02- SIAPA DIA?

280 118 272
                                    

Pada jam 07.00, Vano dkk datang ke kelas setelah dari kantin. Keadaan kelas sudah ramai, semua siswa kelas tersebut sudah datang.

Shela dan teman-temannya masih bercanda ria dan sesekali tertawa di kursi belakang, tempat duduk mereka.

"Assalamualaikum," salam Vano dkk.

"Waalaikumsalam,"

Vano berjalan mendahului para sohibnya, berjalan menuju tempat duduk lalu duduk di atas meja. Sandi, Noval dan Eki pun sama melakukan apa yang Vano lakukan, duduk di atas meja.

Vano berdehem memperoleh tatapan seakan bertanya dari penghuni kelas. "Udah rame aja nih kelas. Tadi kita dateng kayak kuburan, sepi banget. Eh, bener aja gak lama lagi dedemit nya dateng." sindir Vano tersenyum miring walau sedikit, dan tak ada yang menyadari hal itu.

Mendengar sindiran Vano yang ia rasa itu ditujukan untuknya, Shela melirik tajam cowok itu. "Dedemit? Yang ngomong kaya demit,"

Vano terkekeh mendengar itu, "Demit ganteng," kini matanya menatap malas Shela.

Shela menghela nafas sabar, tangannya mengepal menahan kekesalan yang kian bergejolak dalam hatinya.

"Ekhem," Noval berdehem, seluruh mata menoleh ke arahnya. "Iya tau gue ganteng, tapi jangan di liatin gitu dong.
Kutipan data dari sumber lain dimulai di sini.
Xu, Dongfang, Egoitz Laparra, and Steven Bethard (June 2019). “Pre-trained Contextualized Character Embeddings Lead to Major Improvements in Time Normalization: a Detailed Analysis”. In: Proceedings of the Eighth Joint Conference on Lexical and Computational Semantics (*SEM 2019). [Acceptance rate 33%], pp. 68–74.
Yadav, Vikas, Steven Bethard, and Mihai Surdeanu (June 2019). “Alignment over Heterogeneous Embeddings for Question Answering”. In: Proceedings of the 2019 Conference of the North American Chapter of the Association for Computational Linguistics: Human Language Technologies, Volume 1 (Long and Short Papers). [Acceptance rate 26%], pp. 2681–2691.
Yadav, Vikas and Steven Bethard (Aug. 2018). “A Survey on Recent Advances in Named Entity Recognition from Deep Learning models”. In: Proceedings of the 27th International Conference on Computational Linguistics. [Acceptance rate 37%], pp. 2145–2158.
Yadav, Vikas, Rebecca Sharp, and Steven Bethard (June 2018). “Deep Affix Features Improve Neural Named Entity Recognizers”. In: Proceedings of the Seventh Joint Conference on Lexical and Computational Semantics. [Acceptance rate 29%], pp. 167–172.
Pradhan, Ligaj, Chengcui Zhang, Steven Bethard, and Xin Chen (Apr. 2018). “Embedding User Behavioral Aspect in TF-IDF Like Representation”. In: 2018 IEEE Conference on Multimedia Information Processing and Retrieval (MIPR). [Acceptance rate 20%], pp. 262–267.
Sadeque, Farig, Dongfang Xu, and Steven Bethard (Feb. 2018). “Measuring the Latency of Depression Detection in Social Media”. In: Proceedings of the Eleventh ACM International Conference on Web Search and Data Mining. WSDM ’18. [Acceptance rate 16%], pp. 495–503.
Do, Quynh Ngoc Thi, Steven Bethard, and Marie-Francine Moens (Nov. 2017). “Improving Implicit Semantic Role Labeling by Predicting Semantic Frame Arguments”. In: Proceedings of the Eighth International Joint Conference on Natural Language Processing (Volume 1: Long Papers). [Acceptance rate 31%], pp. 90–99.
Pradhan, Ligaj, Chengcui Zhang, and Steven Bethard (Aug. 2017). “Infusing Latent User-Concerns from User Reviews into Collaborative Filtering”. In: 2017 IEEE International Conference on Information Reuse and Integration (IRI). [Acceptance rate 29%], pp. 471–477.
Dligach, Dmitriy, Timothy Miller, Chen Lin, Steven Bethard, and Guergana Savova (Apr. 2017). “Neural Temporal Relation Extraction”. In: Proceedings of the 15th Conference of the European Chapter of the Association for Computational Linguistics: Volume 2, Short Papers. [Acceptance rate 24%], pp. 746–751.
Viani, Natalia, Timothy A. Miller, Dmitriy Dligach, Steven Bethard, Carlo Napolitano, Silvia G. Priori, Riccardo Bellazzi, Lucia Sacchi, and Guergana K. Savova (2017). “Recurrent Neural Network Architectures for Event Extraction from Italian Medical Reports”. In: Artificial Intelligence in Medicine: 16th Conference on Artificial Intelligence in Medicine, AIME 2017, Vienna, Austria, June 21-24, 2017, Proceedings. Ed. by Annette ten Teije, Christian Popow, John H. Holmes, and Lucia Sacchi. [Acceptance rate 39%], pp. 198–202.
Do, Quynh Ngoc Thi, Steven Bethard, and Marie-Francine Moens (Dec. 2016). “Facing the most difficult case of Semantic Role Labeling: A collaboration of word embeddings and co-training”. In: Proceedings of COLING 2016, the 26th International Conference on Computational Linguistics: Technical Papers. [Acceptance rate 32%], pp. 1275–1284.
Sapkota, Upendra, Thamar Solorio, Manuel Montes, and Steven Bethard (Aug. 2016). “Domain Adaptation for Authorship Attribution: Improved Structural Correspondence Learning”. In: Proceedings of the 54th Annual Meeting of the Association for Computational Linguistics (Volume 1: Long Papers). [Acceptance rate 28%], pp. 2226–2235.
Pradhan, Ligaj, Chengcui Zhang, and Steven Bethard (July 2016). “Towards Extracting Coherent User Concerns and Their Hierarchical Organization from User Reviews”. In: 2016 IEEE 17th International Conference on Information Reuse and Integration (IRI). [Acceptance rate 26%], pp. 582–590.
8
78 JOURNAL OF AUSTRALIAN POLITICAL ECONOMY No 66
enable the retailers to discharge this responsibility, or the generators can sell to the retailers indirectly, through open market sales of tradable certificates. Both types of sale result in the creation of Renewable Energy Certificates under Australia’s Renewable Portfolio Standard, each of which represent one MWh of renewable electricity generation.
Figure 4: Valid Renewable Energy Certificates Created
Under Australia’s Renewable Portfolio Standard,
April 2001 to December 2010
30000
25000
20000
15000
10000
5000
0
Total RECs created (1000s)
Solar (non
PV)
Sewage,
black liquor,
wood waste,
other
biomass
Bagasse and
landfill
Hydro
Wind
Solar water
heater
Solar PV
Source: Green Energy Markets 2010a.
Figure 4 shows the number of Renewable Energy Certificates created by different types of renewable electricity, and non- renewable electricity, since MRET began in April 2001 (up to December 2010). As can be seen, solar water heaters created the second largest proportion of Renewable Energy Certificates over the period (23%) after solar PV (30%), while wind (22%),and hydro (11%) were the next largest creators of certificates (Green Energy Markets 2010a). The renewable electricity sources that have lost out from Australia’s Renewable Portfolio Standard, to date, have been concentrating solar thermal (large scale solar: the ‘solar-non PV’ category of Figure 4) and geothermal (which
Gue lagi sayang sama satu orang," setelah mengucapkan itu, pandangan mata Noval terhenti pada Alya membuat gadis itu dengan cepat membuang muka.

Eki yang menyadari Noval melirik Alya dan gadis itu langsung membuang muka pun mempunyai suatu rasa ingin mengejek Noval, "Gue mau pantun, denger, ya!"

"Sebelum senang pasti ada duka,"

"Cakep!"

"Eh yang di sayang malah buang muka." seluruh siswa tertawa, sedangkan Noval yang menyadari itu sindiran untuknya langsung menoyor kepala Eki.

"Asek, asek. Kena banget, tuh. Ya, nggak, Val?" goda Eki.

"Sabar mulu gue ngadepin manusia kayak lo."

"Yang penting ganteng,"

Shela terkekeh mendengar pantun dari Eki, ia melirik Alya yang sedang membaca novel miliknya. "Peka napa, Al." ia menaik turunkan alisnya.

Alya yang menyender di tembok langsung menegapkan tubuhnya, "Pacar gue ada disini semua." tunjuknya pada buku novel yang sedang dibacanya.

"Dia fiksi dan lo nyata, nggak akan pernah nyatu,"

"Jangan haluin yang nggak pasti, Al."

"Nggak papa haluin fiksi karena di fiksi gue dapet kebahagiaan, seenggaknya fiksi lebih baik dari real life." Alya membela dirinya sendiri.

"Terserah, deh," setelah mendengar itu, Alya kembali fokus terhadap buku novelnya.

"Gue juga ada pantun, nih. Tapi yang kena sasaran nggak boleh marah, ya!"

"Pantun buat aku aja, Van."

"Pasti buat gue, nih, pantunnya,"

"Dede nggak akan marah, Bang."

"Iya, Sayang. Sok atuh pantun."

Shela bergidik ngeri mendengar celotehan sebagian siswi di kelas tersebut saat Vano Berujar.

"Pak Dena bawah tongkat sihir,"

"Cakep!"

"Buset tongkat sihir." Noval tertawa disambar juga oleh Eki, humor mereka paling rendah di antara circle pertemanannya. Tawa mereka menular hingga sebagian penguni kelas terkekeh.